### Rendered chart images
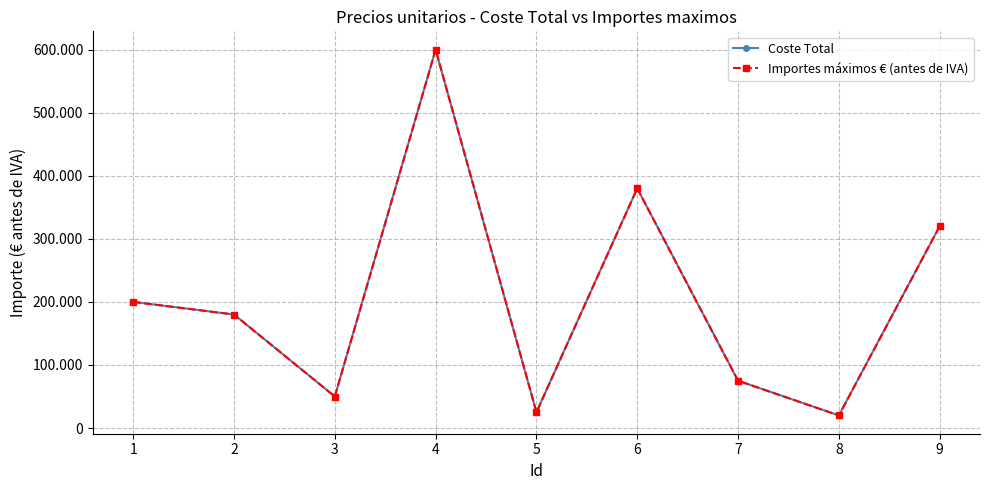

True or false: Importes máximos € (antes de IVA) has a value of 156297 at 9.

False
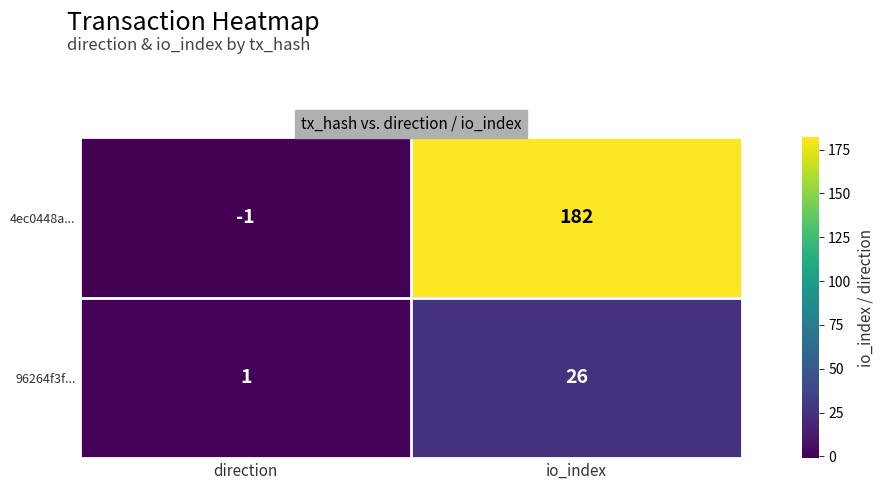

Which label corresponds to the largest value in the chart?

io_index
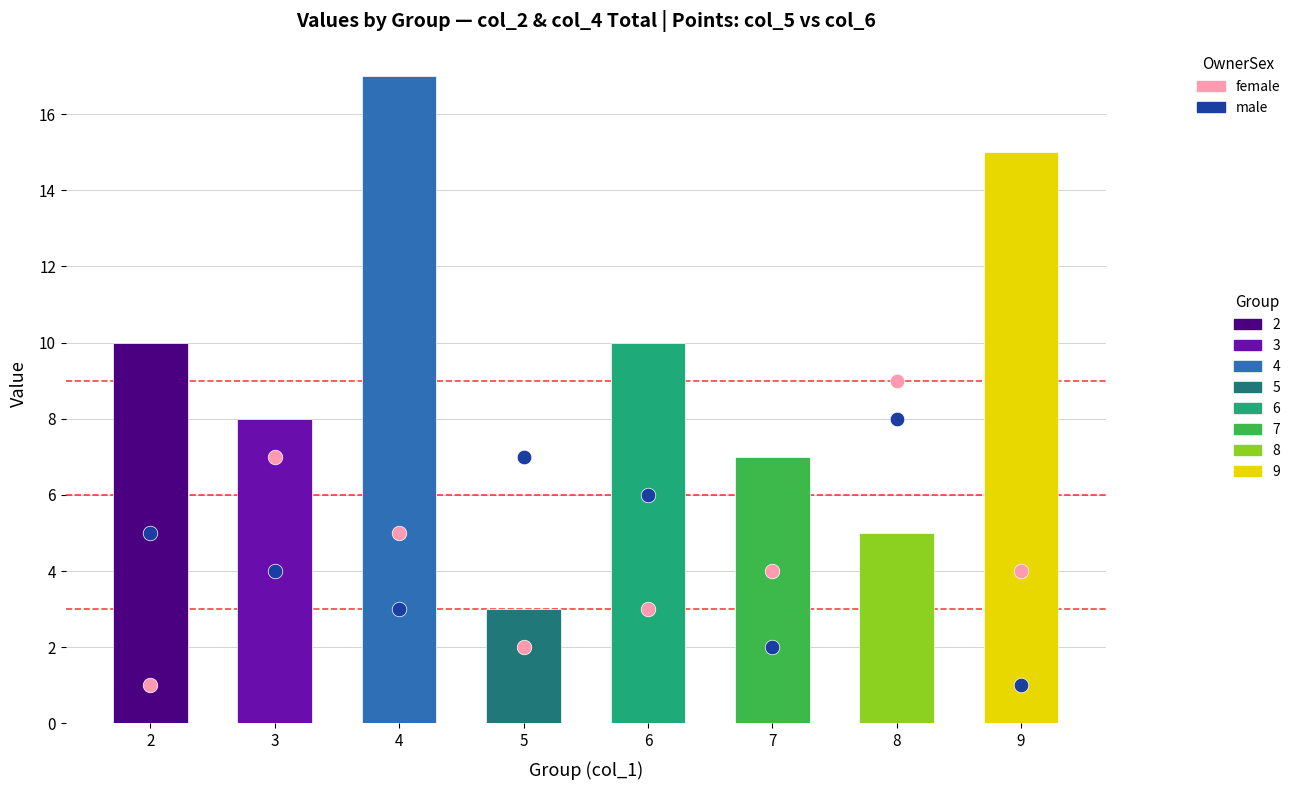

Which series contains the lowest Y value?

female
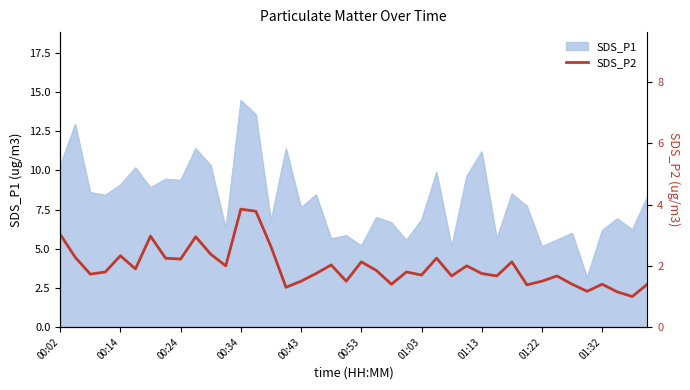

Which category has the highest value in the SDS_P1 series?

00:34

### DIRECTIONS
Give back the whole listing above line for line, leaving out the pictures.

### SOLVED EXERCISE
True or false: Importes máximos € (antes de IVA) has a value of 156297 at 9.

False

Which label corresponds to the largest value in the chart?

io_index

Which series contains the lowest Y value?

female

Which category has the highest value in the SDS_P1 series?

00:34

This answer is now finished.